Assigned task:
Repeat, word for word, the part of the mission trip article below that starts at "From May 14" and stops after "often broke down.".

Document text:
- - - -
Spiders as big as your shoe. Rats in your sleeping quarters. Heat so oppressive there are no words to describe it. Sounds like a typical doctor’s vacation, right?
Well maybe not your typical holiday and definitely not your typical doctors. Drs. Mike Feuerbacher and Lisa Gorry-DiStefano, physicians at St. Francis Family Health Care and St. Francis Hospital, decided to take a few days to participate on a mission trip to the Dominican Republic (DR) with Grace Covenant International, a ministry based in Platte City.
From May 14 to 21, the two physicians went to the DR to offer their medical services to the people in the San Cristobal area including stops at an orphanage, a refugee camp and ‘the projects’ (socio-economically depressed neighborhoods) along with making a few house calls. No easy task as there was no air conditioning on the bus that was used for travel, and it often broke down.
The most shocking revelation on the trip for the physicians was the state of the public hospitals. “We saw women having babies in beds without sheets,” Dr. Feuerbacher said. “Frequently, there was more than one woman having a baby in the same bed. Sometimes there were three in a bed. And there were 8 to 10 people in one room.”
- - - -
Data:
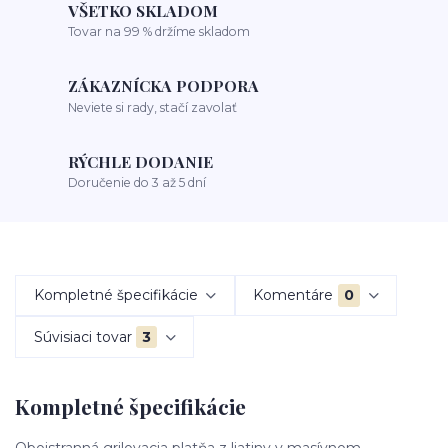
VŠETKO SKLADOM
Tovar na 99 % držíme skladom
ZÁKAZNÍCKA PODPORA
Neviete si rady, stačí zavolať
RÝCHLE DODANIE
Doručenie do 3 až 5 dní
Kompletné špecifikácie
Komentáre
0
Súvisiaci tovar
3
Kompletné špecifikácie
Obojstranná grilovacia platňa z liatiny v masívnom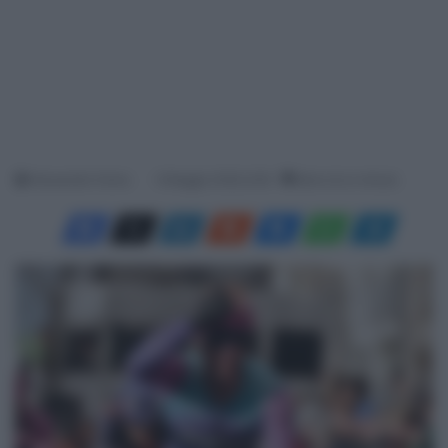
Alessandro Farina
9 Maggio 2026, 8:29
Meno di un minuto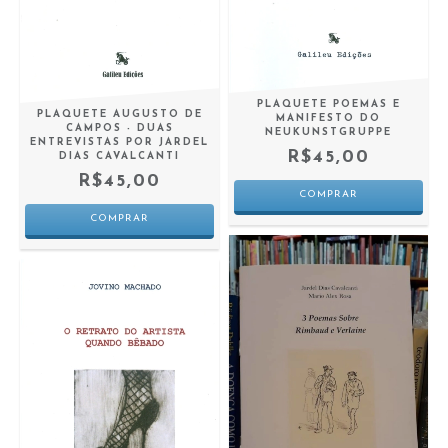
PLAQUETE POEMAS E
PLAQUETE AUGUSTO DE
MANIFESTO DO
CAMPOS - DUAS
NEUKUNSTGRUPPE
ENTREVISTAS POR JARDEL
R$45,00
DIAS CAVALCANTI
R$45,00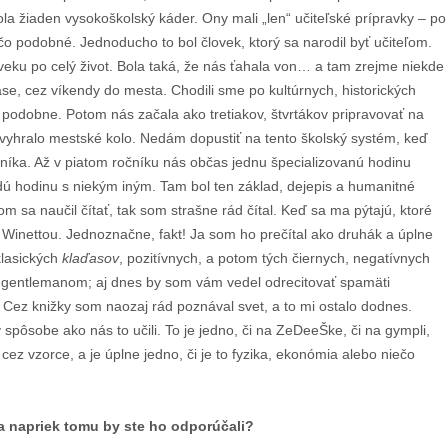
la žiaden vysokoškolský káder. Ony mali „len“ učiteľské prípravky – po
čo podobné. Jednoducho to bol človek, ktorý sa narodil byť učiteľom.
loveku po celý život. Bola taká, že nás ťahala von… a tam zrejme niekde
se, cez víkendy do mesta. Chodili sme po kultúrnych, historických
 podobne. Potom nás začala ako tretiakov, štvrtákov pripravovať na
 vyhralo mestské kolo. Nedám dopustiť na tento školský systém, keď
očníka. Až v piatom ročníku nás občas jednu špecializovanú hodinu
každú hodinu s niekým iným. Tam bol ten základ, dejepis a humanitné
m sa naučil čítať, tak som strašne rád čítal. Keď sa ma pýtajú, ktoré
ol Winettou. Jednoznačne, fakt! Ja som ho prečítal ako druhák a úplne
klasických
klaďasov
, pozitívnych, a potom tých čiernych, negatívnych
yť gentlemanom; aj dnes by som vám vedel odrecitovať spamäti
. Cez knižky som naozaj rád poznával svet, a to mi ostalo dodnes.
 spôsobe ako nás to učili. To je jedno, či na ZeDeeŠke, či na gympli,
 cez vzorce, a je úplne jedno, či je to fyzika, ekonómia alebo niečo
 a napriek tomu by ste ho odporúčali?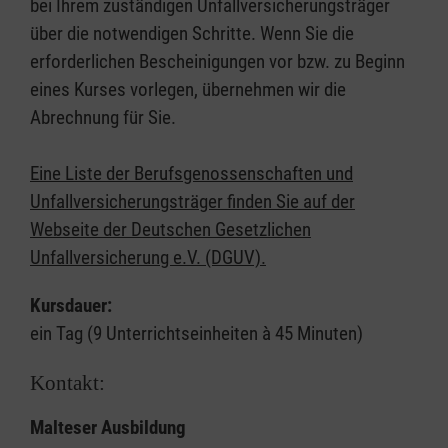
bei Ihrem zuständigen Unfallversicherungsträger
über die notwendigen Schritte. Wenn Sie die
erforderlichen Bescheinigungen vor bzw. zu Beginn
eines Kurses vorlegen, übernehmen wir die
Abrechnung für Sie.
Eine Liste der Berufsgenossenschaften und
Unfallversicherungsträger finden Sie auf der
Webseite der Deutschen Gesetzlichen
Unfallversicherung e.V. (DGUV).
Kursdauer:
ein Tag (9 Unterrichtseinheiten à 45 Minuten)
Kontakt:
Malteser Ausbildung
- - - -
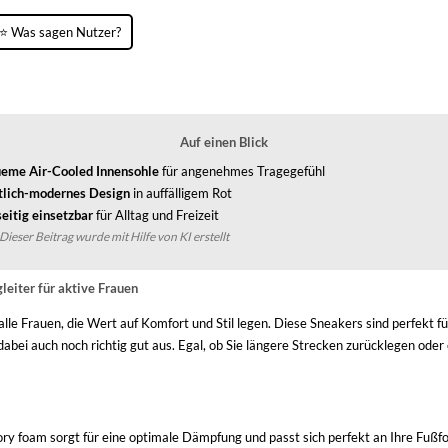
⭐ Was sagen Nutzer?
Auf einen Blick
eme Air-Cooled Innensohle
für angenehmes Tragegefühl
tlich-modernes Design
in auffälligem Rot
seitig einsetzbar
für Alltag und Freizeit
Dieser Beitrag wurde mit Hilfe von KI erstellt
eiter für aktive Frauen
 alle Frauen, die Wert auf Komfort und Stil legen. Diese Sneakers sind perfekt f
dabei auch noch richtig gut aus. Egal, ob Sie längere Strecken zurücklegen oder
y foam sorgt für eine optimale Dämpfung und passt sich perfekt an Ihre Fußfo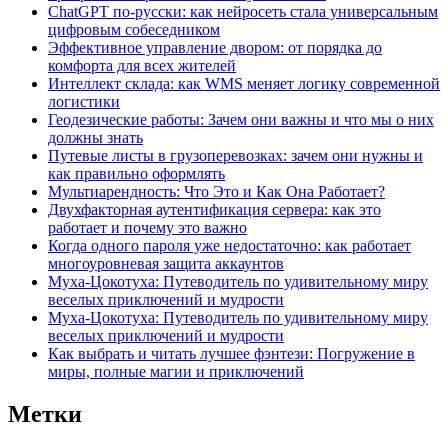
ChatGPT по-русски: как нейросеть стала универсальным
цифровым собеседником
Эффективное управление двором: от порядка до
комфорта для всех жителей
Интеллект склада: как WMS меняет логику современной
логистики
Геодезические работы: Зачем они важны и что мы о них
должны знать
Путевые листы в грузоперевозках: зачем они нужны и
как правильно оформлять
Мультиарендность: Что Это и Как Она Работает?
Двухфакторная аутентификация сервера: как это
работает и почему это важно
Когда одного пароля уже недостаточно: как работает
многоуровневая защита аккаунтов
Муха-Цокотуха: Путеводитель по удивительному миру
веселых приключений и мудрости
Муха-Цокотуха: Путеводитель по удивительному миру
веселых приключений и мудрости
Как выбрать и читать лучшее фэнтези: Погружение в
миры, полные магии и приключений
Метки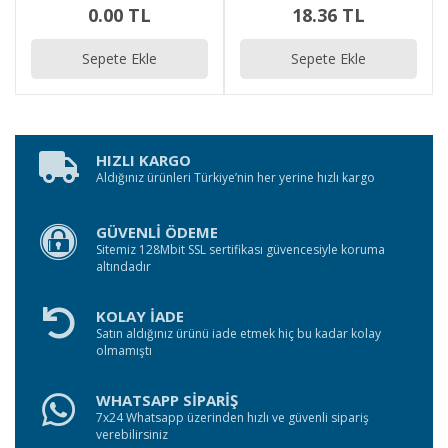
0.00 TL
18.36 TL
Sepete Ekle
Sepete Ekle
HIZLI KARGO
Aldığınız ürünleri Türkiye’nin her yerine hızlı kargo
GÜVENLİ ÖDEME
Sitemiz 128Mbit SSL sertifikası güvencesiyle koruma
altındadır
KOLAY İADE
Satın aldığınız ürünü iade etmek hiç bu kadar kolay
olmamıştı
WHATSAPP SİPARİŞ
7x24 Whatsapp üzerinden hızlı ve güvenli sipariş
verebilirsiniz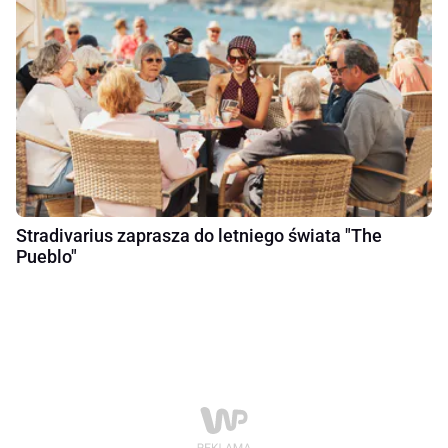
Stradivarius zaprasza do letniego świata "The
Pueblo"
- - - -
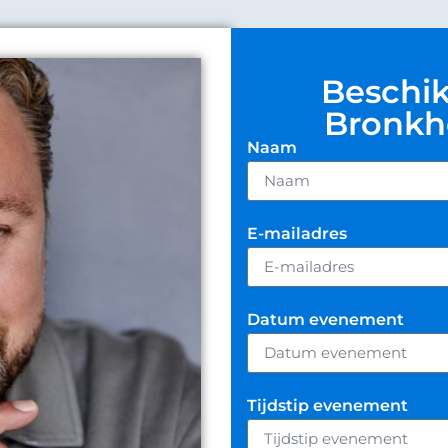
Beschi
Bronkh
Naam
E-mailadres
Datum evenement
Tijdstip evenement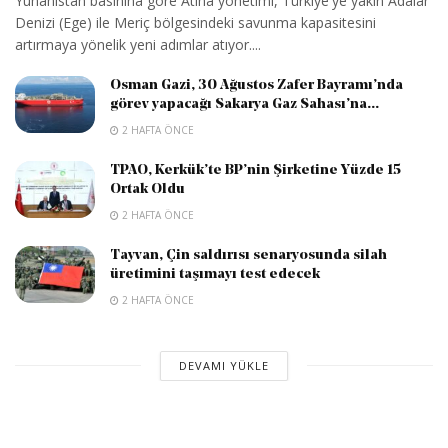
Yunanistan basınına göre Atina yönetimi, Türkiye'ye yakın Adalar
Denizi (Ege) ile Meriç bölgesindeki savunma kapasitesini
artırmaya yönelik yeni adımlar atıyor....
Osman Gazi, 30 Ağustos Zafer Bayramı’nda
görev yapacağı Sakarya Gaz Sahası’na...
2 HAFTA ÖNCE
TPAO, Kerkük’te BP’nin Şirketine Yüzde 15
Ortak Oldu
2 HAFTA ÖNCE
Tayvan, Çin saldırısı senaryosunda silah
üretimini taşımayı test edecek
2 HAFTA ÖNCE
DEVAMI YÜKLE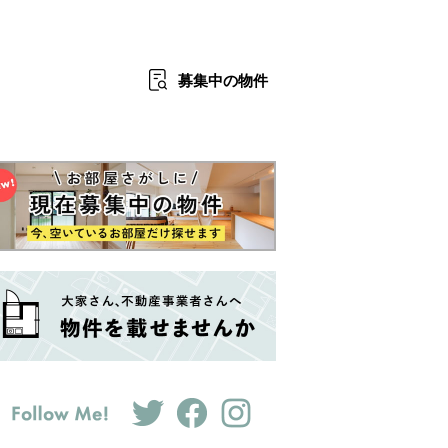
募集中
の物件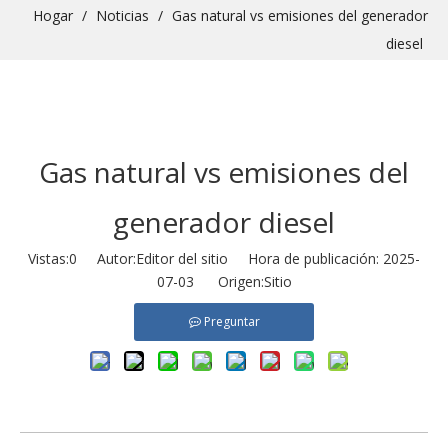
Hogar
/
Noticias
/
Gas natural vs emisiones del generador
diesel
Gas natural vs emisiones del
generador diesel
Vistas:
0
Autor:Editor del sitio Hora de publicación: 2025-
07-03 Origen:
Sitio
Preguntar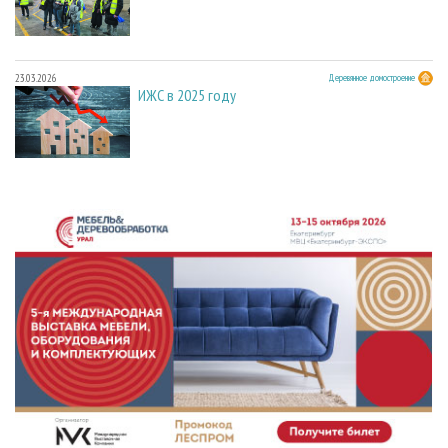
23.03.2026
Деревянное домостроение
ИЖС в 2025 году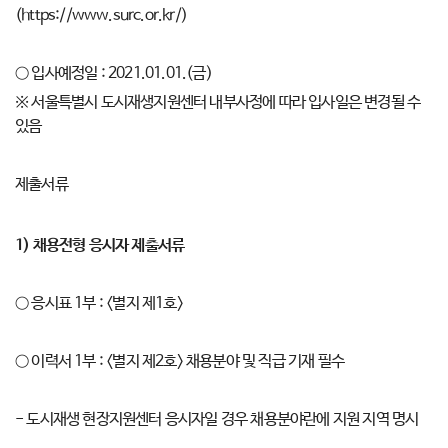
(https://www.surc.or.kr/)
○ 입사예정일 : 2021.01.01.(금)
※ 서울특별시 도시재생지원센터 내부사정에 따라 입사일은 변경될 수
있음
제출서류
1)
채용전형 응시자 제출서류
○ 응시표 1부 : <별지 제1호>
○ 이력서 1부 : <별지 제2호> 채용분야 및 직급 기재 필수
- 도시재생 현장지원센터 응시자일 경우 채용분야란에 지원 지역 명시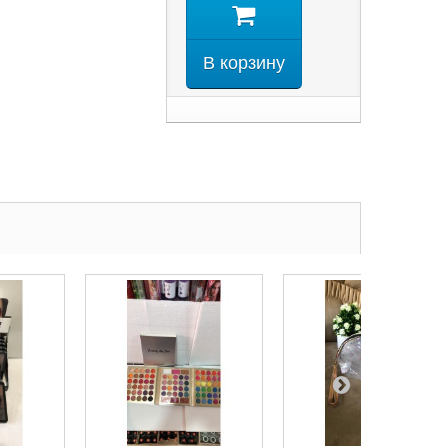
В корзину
- - - -
Answer to the problem:
From May 14 to 21, the two physicians went to the DR to offer their medical services to the people in the San Cristobal area including stops at an orphanage, a refugee camp and ‘the projects’ (socio-economically depressed neighborhoods) along with making a few house calls. No easy task as there was no air conditioning on the bus that was used for travel, and it often broke down.